### ページ抜粋
■ ■ ■ ■

リアルゲーム
6月1日、長崎県佐世保市の大久保小学校で、
小学6年生の女の子が、
同級生の女児からカッターで首を切りつけられ、
死亡した事件があった。
そして、今日、加害者の女児の供述から、
もう1人の友人と3人で開いたチャット用ホームページへの
書き込みの内容をめぐってのトラブルが原因で、
最初から殺すつもりでカッターを用意し呼び出して殺した
という計画的犯行であることが判明した。
今回の件で、
小学校教育にも普及し始めたパソコン、
そしてインターネットが犯行の原因・元凶であるとして、
各地の小学校で禁止する動きが出てくるだろう。
父母からの要望や、小学校側の自粛など、
日本の国民性なのだろうか、
周りが右向けば右、
周りが左向けば左、
また、いつものことだ。
物事の本質を見極めず、
表面的な事だけを見て対処しようとする。
だが、考えても見て欲しい。
口げんかしたから、気に食わないから殺す!
という短絡的発想は、
人の命の重みへの軽視・無知によるものであり、
インターネットやチャットの利用とは無関係だ。
むしろ、関係があるとすれば、
テレビゲームの影響の方が強いだろう。
ゲームの中で敵をいくら殺しても誰からも責められない。
殺すことの実感すら無い。
今のような核家族が多い時代では、
子供が命の大切さを学ぶ機会は、
ほとんどない。
祖母や祖父と同居しなければ、
身近な人が死ぬことはまず無いからだ。
犬や猫などペットを飼えば、
多少は命の重さも実感するかもしれないが、
それでも、人の死から学べるものには及ばない。
以前からよく考えることなのだが、
テレビゲームに、
敵から傷付けられれば痛みを感じ、
万一殺されれば、
耐えられないほどの激痛を感じる
という機能の設置を法律で義務付ける
というのはどうだろう?
テレビゲームを人間教育に利用するのだ。
しかも、肉体的感覚を用いた実践ゲーム。
そうすれば、
ナイフで切りつけたり、切り付けられたりすれば、
「痛い」「苦しい」ということがわかるだろう。
そして、
殺されるほどの痛みはどれほどのものか、
人の命がいかに重いものであるか、
ゲームを通じて学ぶことができるだろう。
もっとも、
殺す殺される、やるかやられるか
という本物のようなスリル感を味わいたくて、
「リアルゲーム」に夢中になり殺到する子供達
が逆に増えそうな気もするが。。。

■ ■ ■ ■

### 指示
**1.** ページ抜粋を、「物事の本質を見極めず、」を含む箇所から「ゲームの中で敵をいくら殺しても誰からも責められない。」まで、一字一句変えずに書き写してください。
**2.** ページ抜粋について、次の問いに答えてください。
(a) 事件が起きたのは、どこの小学校ですか?
(b) チャット用ホームページは何人で開いたものですか?
(c) テレビゲームに設置を法律で義務付けてはどうかと提案されているのは、どのような機能ですか?
**3.** 次の各文は、ページ抜粋の内容と合っていますか?
(a) 事件は6月1日に起きた。
(b) 「殺す!」という短絡的発想は、インターネットやチャットの利用と関係があるとされている。
(c) ペットを飼えば、人の死から学べる以上に命の重さを実感できるとされている。
このあとのリストは、ページ抜粋とは別の出典から取られたものです。

■ ■ ■ ■

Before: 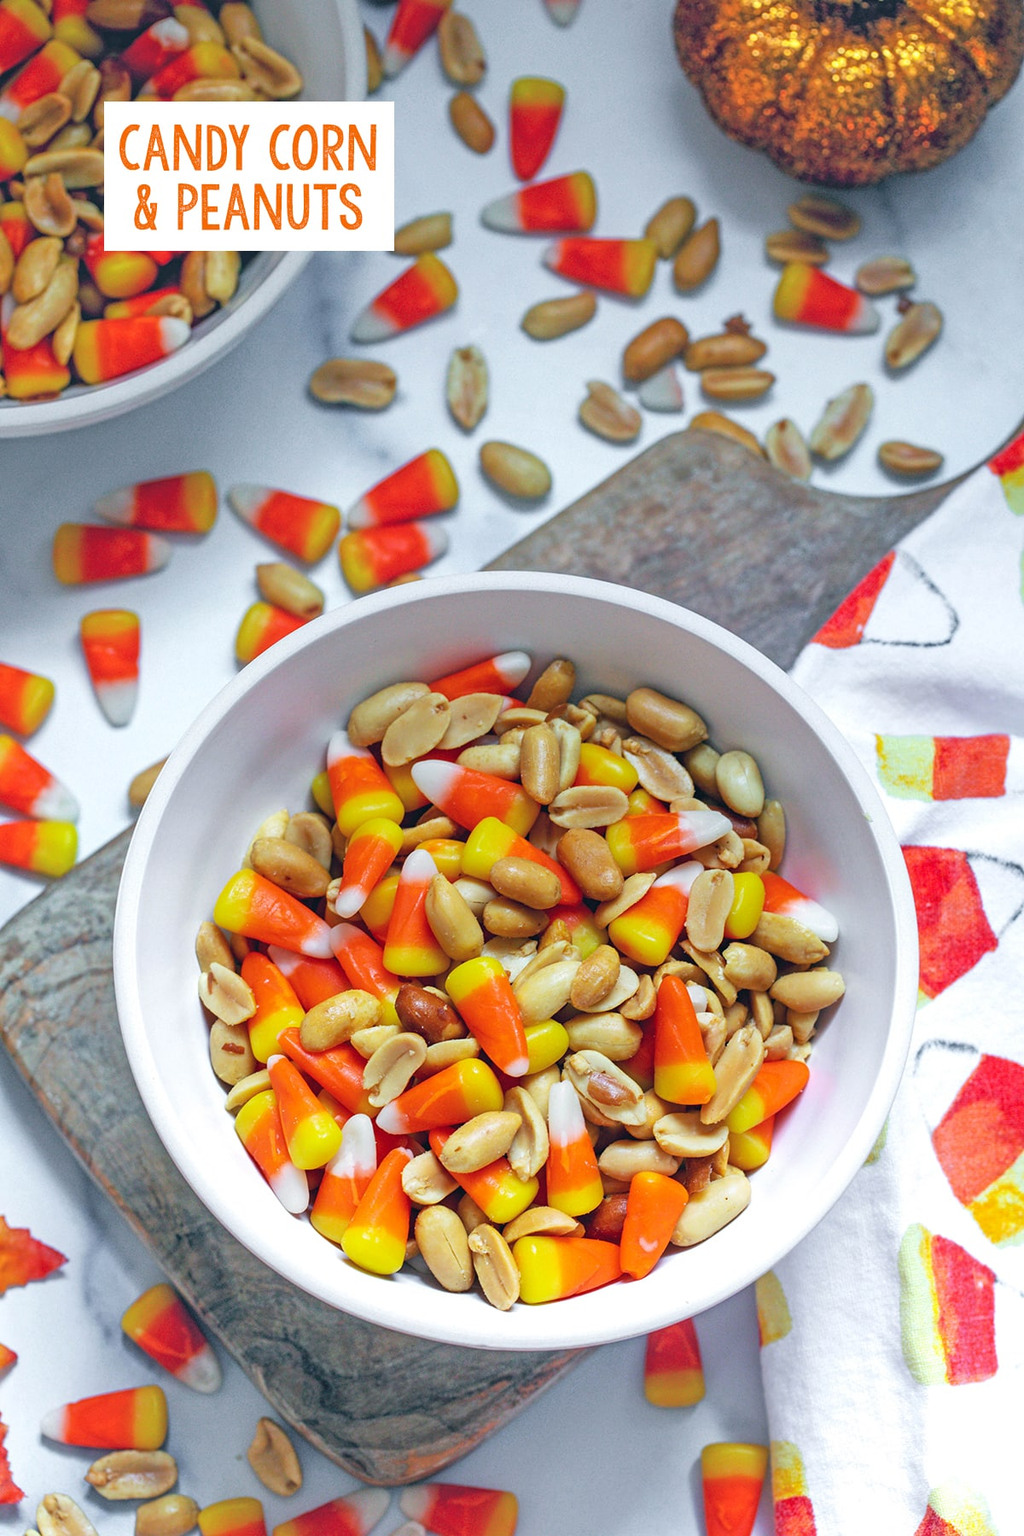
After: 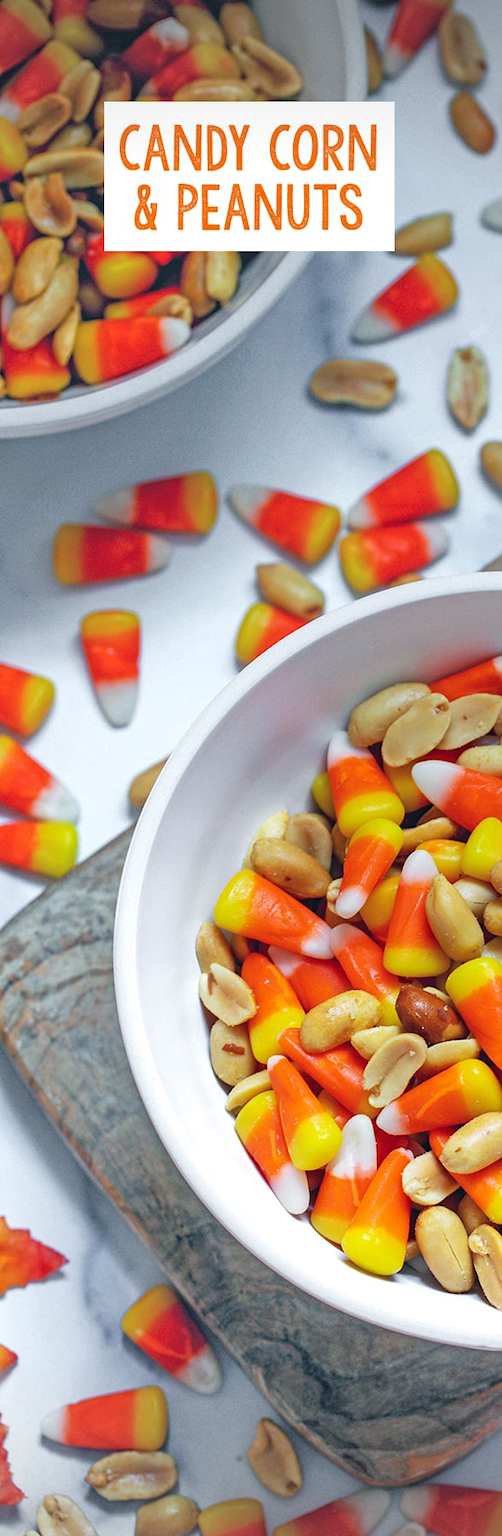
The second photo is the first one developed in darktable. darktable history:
vignetting: fall-off start 97.15%, width/height ratio 1.187
crop and rotate: left 0.046%, top 0%, right 50.825%
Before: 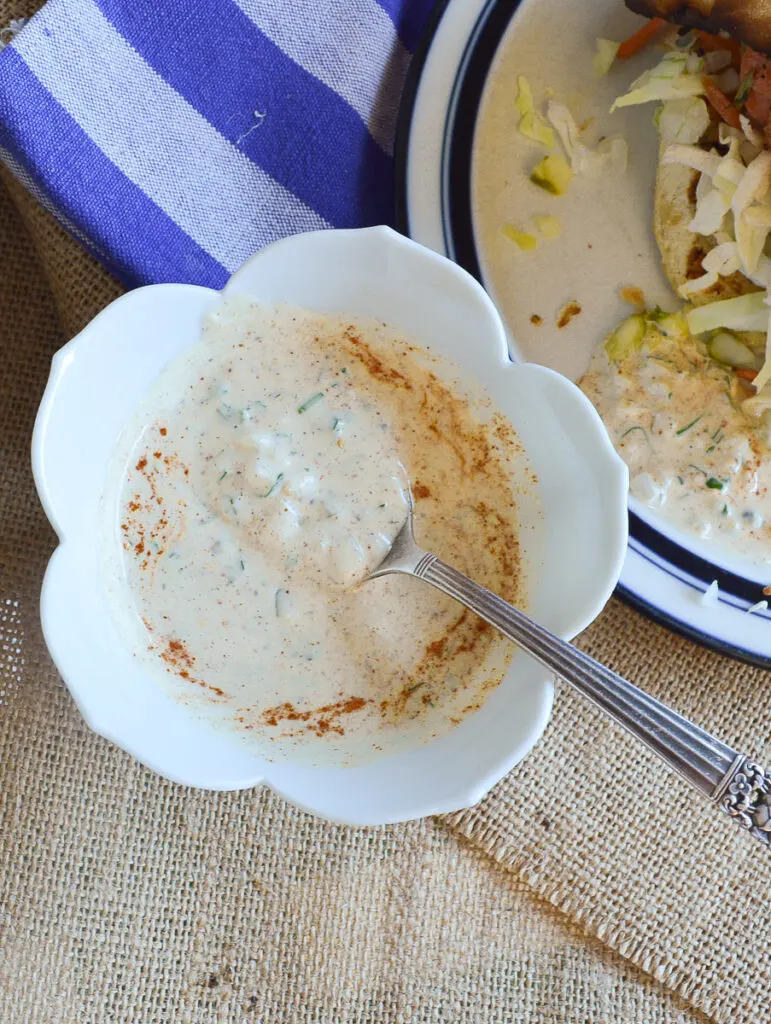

■ ■ ■ ■

### 各問の解答
**1.**
物事の本質を見極めず、
表面的な事だけを見て対処しようとする。
だが、考えても見て欲しい。
口げんかしたから、気に食わないから殺す!
という短絡的発想は、
人の命の重みへの軽視・無知によるものであり、
インターネットやチャットの利用とは無関係だ。
むしろ、関係があるとすれば、
テレビゲームの影響の方が強いだろう。
ゲームの中で敵をいくら殺しても誰からも責められない。

**2.**
(a) 長崎県佐世保市の大久保小学校
(b) 3人
(c) 敵から傷付けられれば痛みを感じ、万一殺されれば耐えられないほどの激痛を感じる機能

**3.**
(a) はい。「6月1日、長崎県佐世保市の大久保小学校で、」
(b) いいえ。「インターネットやチャットの利用とは無関係だ。」
(c) いいえ。「それでも、人の死から学べるものには及ばない。」